Provided records ▸
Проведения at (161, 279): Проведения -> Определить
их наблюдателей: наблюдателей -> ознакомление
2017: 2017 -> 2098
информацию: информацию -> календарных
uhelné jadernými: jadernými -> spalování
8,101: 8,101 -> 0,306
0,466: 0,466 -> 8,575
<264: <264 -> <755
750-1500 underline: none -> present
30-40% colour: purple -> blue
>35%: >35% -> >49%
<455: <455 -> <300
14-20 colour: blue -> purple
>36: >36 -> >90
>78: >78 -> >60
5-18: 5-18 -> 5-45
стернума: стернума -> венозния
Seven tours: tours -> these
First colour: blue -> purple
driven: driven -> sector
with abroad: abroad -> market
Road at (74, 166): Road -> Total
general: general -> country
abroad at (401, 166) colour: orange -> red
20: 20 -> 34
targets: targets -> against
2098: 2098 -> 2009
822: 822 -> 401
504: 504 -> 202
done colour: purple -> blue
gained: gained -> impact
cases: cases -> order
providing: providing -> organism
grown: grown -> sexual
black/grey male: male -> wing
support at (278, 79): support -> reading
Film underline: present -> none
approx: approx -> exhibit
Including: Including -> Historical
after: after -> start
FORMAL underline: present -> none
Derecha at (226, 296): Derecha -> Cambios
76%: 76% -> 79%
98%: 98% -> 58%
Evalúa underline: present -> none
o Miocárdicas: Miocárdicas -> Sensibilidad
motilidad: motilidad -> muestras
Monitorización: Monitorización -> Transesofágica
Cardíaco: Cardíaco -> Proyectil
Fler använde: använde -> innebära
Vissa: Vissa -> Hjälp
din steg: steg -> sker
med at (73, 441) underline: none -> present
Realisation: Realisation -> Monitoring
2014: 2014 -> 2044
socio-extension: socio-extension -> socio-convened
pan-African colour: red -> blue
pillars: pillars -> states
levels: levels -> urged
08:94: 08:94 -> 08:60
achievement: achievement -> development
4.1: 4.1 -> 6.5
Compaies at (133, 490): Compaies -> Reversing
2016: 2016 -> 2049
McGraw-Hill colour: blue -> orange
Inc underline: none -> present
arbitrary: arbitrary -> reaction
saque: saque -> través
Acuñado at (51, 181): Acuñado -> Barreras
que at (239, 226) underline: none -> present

Exercise description ▸
Convert the stretch from the start of the items through the line that contains "<264: <264 -> <755" into a Markdown table with the columns Row and Line. Give each line its row number and omit any blank lines.

Exercise response ▸
| Row | Line |
|---|---|
| 1 | Проведения at (161, 279): Проведения -> Определить |
| 2 | их наблюдателей: наблюдателей -> ознакомление |
| 3 | 2017: 2017 -> 2098 |
| 4 | информацию: информацию -> календарных |
| 5 | uhelné jadernými: jadernými -> spalování |
| 6 | 8,101: 8,101 -> 0,306 |
| 7 | 0,466: 0,466 -> 8,575 |
| 8 | <264: <264 -> <755 |